Şirin bir ilçede başlayan hayatımda şimdiye kadar pek çok ibretlik olayla karşılaştım. Bunlardan birisi de yine bu ilçedeki evimizde geçiyor. Ben o sıralar 12-13 yaşlarındayım. Normal bir günün gecesinde eskiler gibi erkenden yataklarımıza yatmıştık. Ne kadar süre uyudum bilmem, şiddetli bir gürültü ile uyandım. Hemen yatağımdan fırladım. Kapımı açtığımda herkesin odalarından çıkmış olduğunu gördüm. Hepimiz korkudan donup kalmıştık.
Şaşkınlığımız geçince gök gürültülerini duymaya başladık.
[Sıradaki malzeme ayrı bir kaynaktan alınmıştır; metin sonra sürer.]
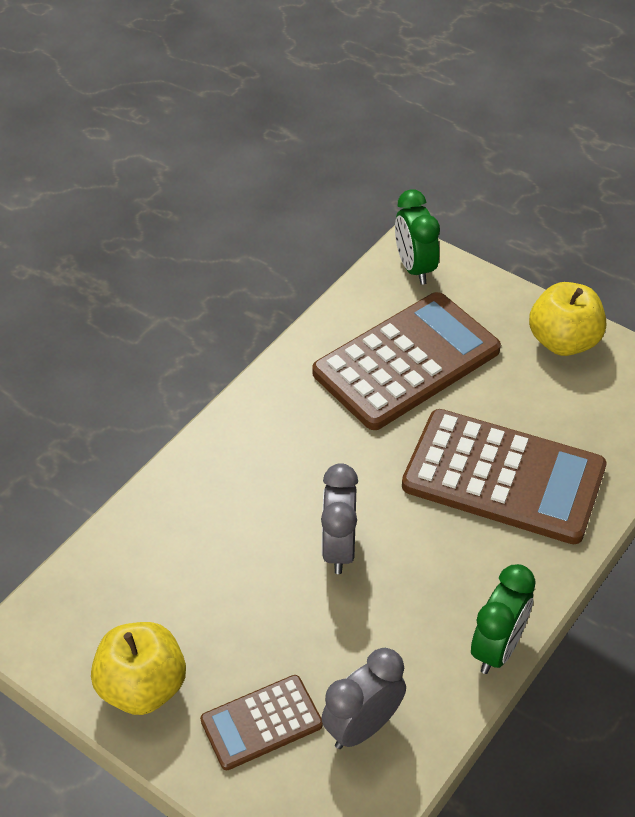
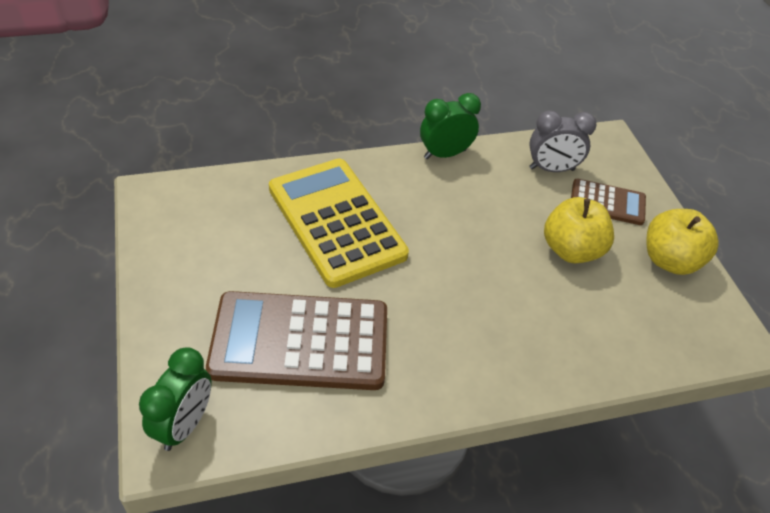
camera: 145 degrees left, 0 degrees up
(339, 548) = (485, 253): grey clock -> none
(503, 477) = (336, 221): brown calculator -> yellow calculator
(563, 341) = (173, 272): yellow apple -> yellow apple (571, 250)

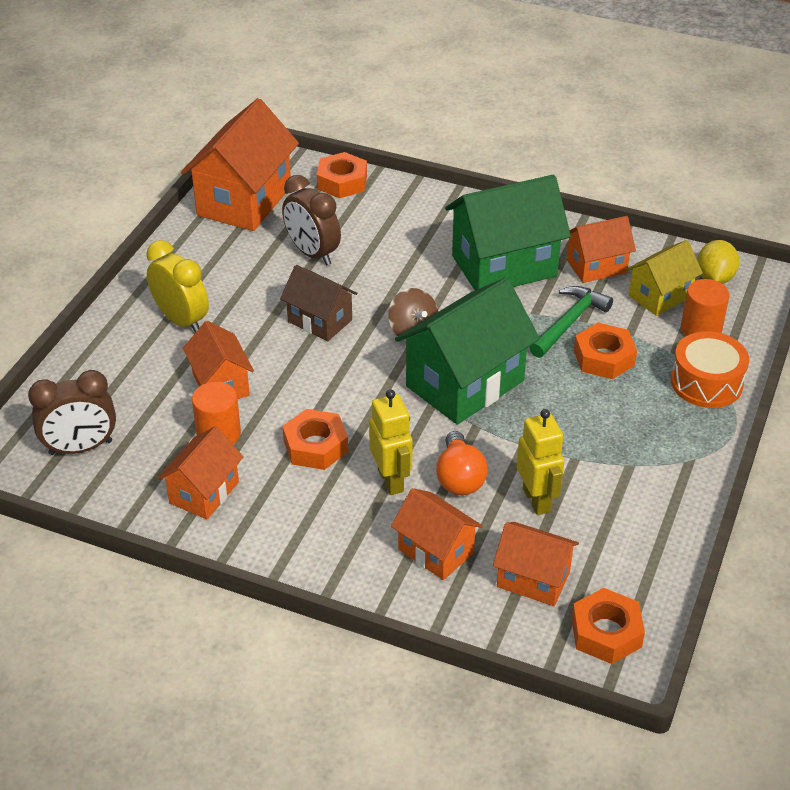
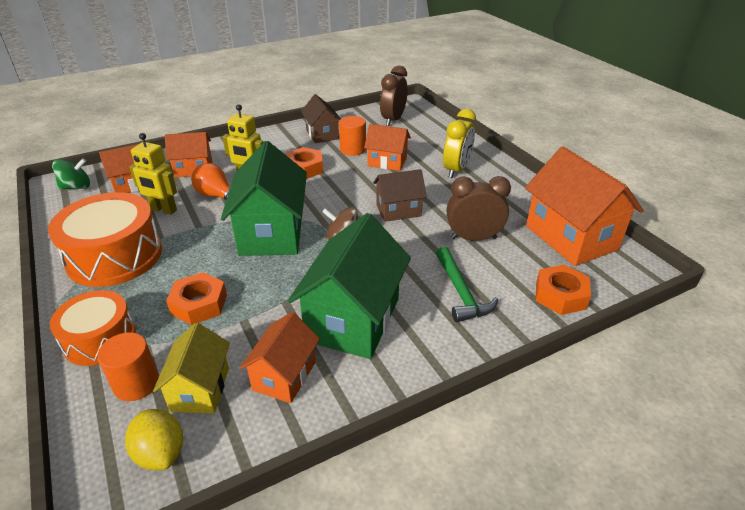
camera: 130 degrees right, 5 degrees down
(181, 320) = (456, 170): yellow clock -> yellow clock turned 60 degrees counterclockwise
(204, 492) = (322, 134): orange house -> brown house
(569, 322) = (252, 311): green hammer -> green hammer (461, 292)
(606, 632) = (76, 187): orange nut -> green spinning top
(637, 466) = (115, 256): none -> orange drum

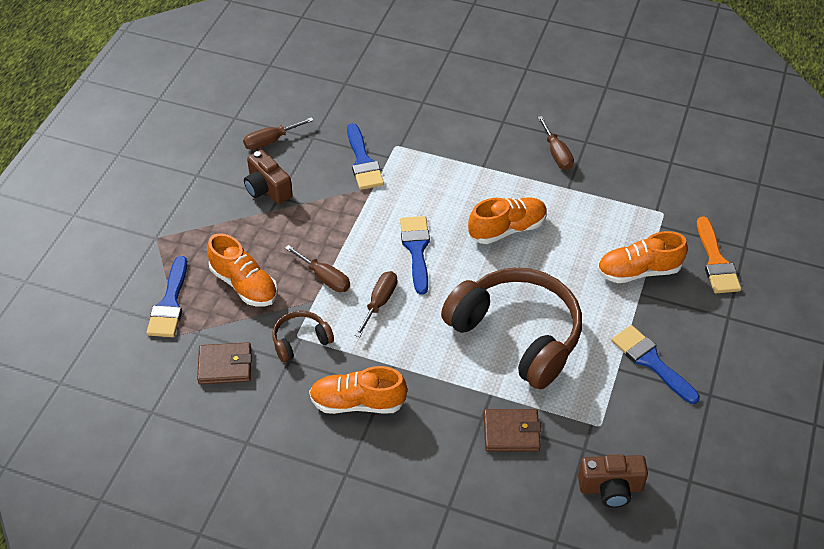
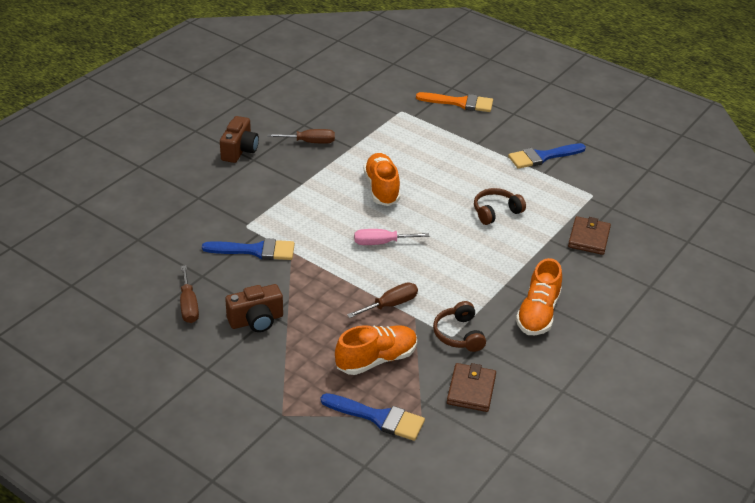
camera: 75 degrees left, 10 degrees down
(379, 302) = (433, 277): brown screwdriver -> none
(416, 249) = (381, 243): blue brush -> pink screwdriver
(517, 335) = (496, 212): brown headphones -> brown headphones, size x0.45
(610, 488) = (648, 205): brown camera -> brown camera (239, 150)
(638, 271) = (455, 138): orange shoe -> none

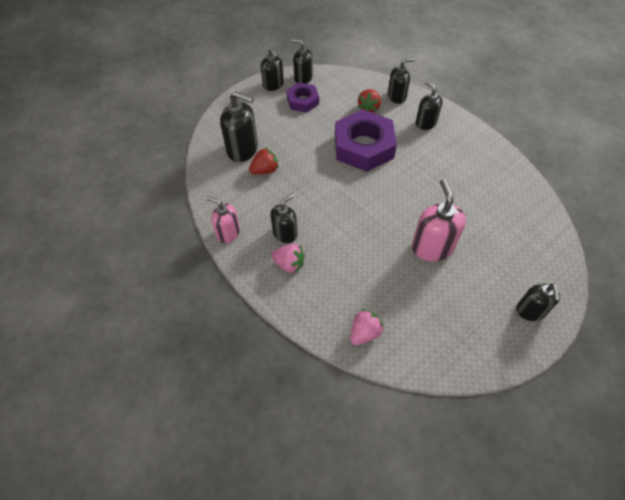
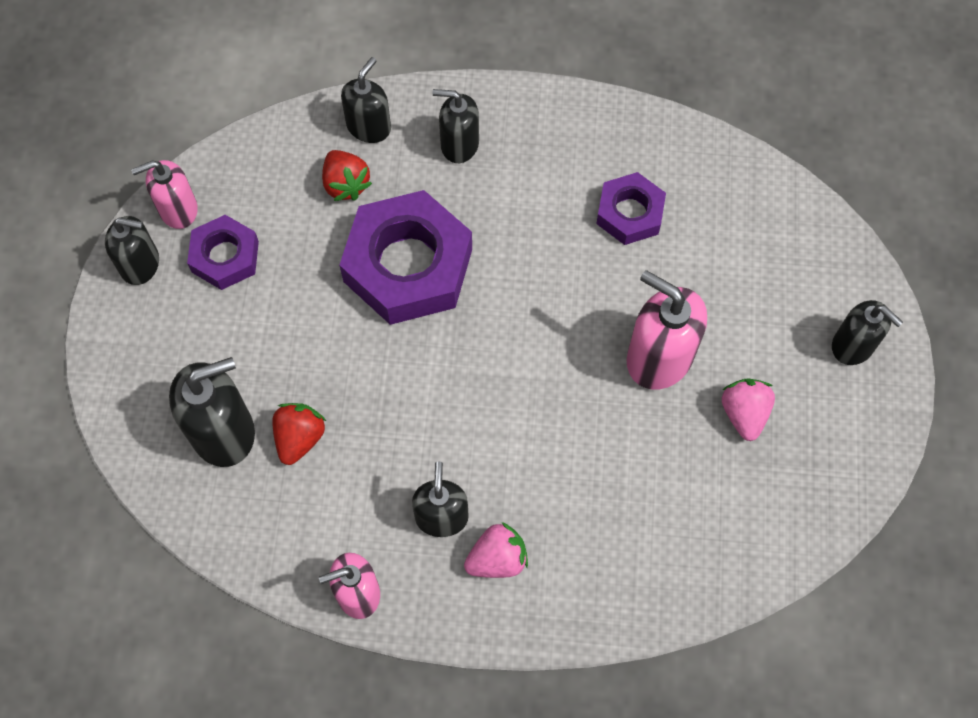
camera: 45 degrees left, 10 degrees up
(303, 78) = (178, 209): black soap dispenser -> pink soap dispenser
(364, 333) = (692, 565): pink strawberry -> pink strawberry (744, 414)
(473, 190) = (630, 213): none -> purple nut

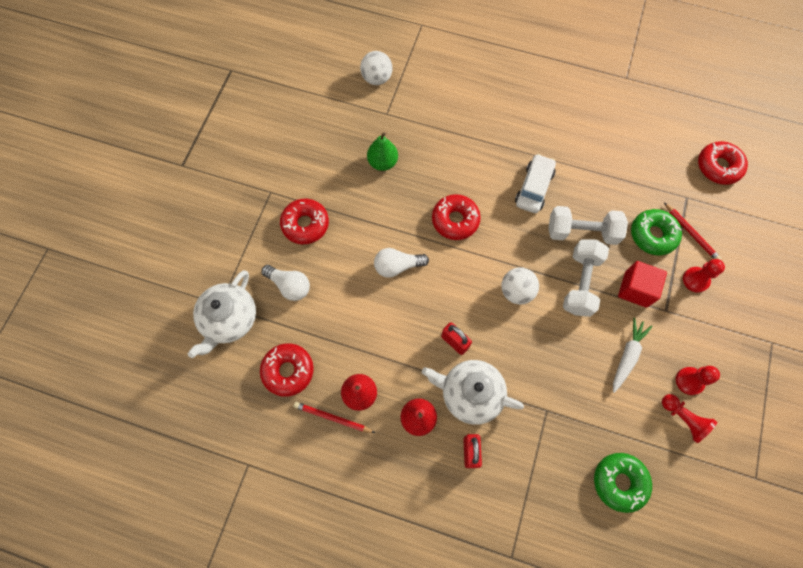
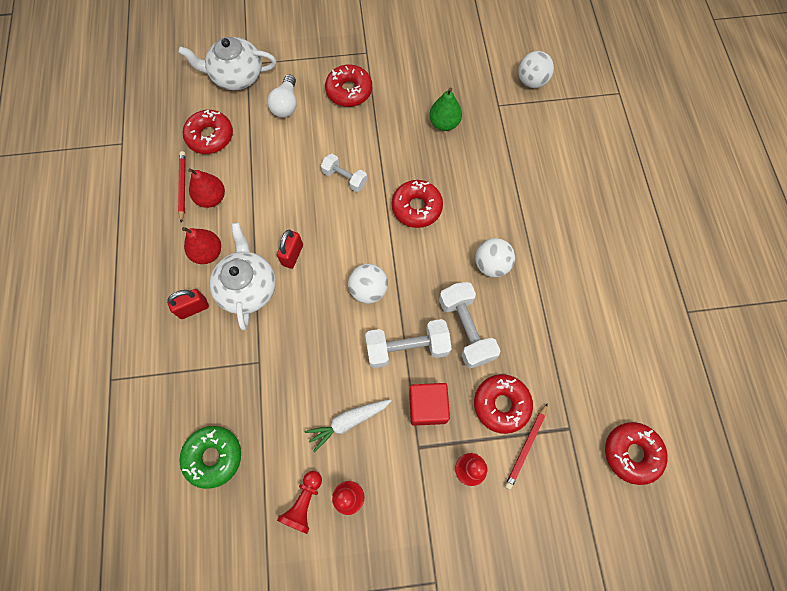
camera: 65 degrees right, 0 degrees up
(397, 266) = (345, 178): white light bulb -> white dumbbell
(534, 188) = (491, 265): white car -> white ball
(627, 356) = (348, 422): white carrot -> white carrot turned 150 degrees clockwise
(653, 235) = (501, 404): green donut -> red donut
Daha önce hiç duymadığımız bu gürültünün yıldırımdan kaynaklandığını düşündük. İyi de nereye düşmüştü? Evin içinde yıldırım izi aradık. Bu çok değişik bir duyguydu. Bir iz bulamadık ve tekrar yattık.
Ertesi sabah bizim en alt katımızda oturan komşuya gittik. Yıldırımla ilgili bir şey var mı diye sorunca, bize müthiş bir şey gösterdi. Bir yerde siyah köz haline gelmiş bir iz gördük. Meğer evin bacasından giren yıldırım üç katı geçerek en aşağıda böyle bir iz bırakmış. Üstelik bu yer yeni doğan kardeşimin beşiğinin hemen yanındaydı. O gün çok korktum ve o günü hatırladıkça içime hala bir ürperti gelir. Eğer o yıldırım birazcık yana düşseydi kardeşim sadece hatıralarımızda kalan bir bebek olabilirdi.

2 Yanıt

  1. mustafa dedi ki:

    yıldırımın birazcık yana değil de o düştüğü yere düşmesi kesinlikle yağmur damlasının düşüşü gibi rasgele değil. insan veyâ metal bir şey arasında tercih yapması gerektiğinde tereddütsüz metal üzerinden gidecektir.

  2. opereysin dedi ki:

    Yanlız şöyle bir durum var. Baca metal değil, kiremitten yapılı.